───── Passage shown

Issue a short, plain-English report with risks, changes to discuss with the BMS provider, expected checks and evidence required.

Fast turnaround requires client approval, safe access, available drawings or site folders, and cooperation from the BMS maintainer where software changes are required.

What the report checks

Designed for open-plan, multi-tenant offices and similar commercial buildings where landlords need clear evidence but not pages of jargon.

Meter readings and baseload

Daily or half-hourly gas and electricity use, high/low day comparison, overnight load and weekend use against normal opening hours.

Degree days and weather

Heating or cooling demand is compared with local weather so high usage is not blamed on controls when the weather explains it — or missed when it does not.

BMS timeclocks

Checks for plant starting too early, shutting down too late, holiday schedule problems, tenant overrides and landlord plant running outside agreed hours.

Setpoints and calibration

Room setpoints, deadbands and sensor readings are checked alongside comfort comments such as areas reported too warm or too cold.

Drawings and site folders

Electronic drawings are preferred, but paper drawings, scanned O&Ms, panel drawings and points lists can be reviewed to understand the real system.

Security and access

Remote access, user permissions, exposed systems and change control are checked where the site needs secure operation or IT approval.

Drawing review

Not everything useful is on the BMS.

Lighting, small power, local controllers and standalone plant may have been left off the BMS because of original cost or older technology. Modern controls, metering, wireless sensors and open protocols can make some improvements cheaper and easier than they were when the building was first installed.

  • BMS control drawings, mechanical schematics and panel drawings.
  • Lighting drawings and non-BMS control areas.
  • Metering locations, sub-meter splits and tenant/landlord boundaries.
  • Floor layouts, comfort complaint areas and sensor locations.
  • O&M manuals, points lists and original design intent.

Controlled test stage

Rather than changing the whole building at once, one selected item is monitored first.

──────────
───── Record set

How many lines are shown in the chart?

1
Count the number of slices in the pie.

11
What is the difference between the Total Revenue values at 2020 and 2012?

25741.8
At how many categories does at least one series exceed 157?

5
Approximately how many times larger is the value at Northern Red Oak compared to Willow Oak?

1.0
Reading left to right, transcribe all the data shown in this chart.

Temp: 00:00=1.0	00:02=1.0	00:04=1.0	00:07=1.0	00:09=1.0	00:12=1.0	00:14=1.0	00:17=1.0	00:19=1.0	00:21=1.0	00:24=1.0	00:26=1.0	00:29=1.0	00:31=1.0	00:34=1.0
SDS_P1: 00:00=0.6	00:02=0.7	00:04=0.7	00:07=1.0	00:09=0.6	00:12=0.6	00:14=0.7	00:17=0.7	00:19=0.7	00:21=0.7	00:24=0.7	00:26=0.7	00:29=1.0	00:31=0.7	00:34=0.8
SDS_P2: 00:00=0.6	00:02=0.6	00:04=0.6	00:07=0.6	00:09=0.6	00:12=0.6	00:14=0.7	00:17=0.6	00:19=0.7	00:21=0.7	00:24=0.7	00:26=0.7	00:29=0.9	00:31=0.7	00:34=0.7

──────────

● Tasks to carry out:
1. According to the BMS report page, what may have been left off the BMS because of original cost or older technology? List each item.
2. Write the next part of the BMS report page, starting after its last sentence.
The records are separate material and unrelated to the BMS report page.

● Answer section:
1. Lighting, small power, local controllers, standalone plant

2.
Suitable test areas

One AHU, boiler circuit, floor, tenant space, heating loop, cooling zone or problem office area.

24/7 trend evidence

Plant enable, fan status, valve positions, temperatures, occupancy influence, alarms, overrides and meter readings where available.

Practical findings

Early starts, late stops, control conflict, calibration drift, stuck outputs, tenant overrides and baseload issues can be separated.

BMS provider instructions

Where software changes are needed, the report can provide clear instructions and evidence for the existing BMS company to price or complete.

Six-month follow-up

Prove the impact of timeclock, setpoint and calibration changes before adding bigger upgrades.

The follow-up report can compare the first six months against the baseline using degree days, meter readings, plant runtime and comfort feedback. Lighting integration, PID/equipment enable work and larger controls projects can be listed as a Phase 2 opportunity without being mixed into the first savings claim.

  • Timeclock and occupancy alignment.
  • Sensor calibration and comfort feedback.
  • BMS software enhancements and cleaner reporting.
  • Separate Phase 2 options for lighting, extra metering or equipment enable controls.

Common questions

Useful answers before booking a building performance review.

Is this replacing the energy consultant?

No. It can support the energy consultant by turning their findings into BMS checks, controlled test areas and practical change requests.

Is this replacing the BMS maintenance provider?

No. In many cases the existing BMS provider remains the correct company to make approved software changes. The BEMS Guy can help define and evidence what should be changed.

Can the review start without perfect data?

Yes, but the report will clearly show what is assumed and what still needs proving. Better meter data, BMS trends and drawings improve the confidence of any savings estimate.

Can you provide a simple report for landlords?

Yes. Reports are designed to show the issue, the evidence, the required checks, the likely benefit and the next controlled step without turning into pages of technical wording.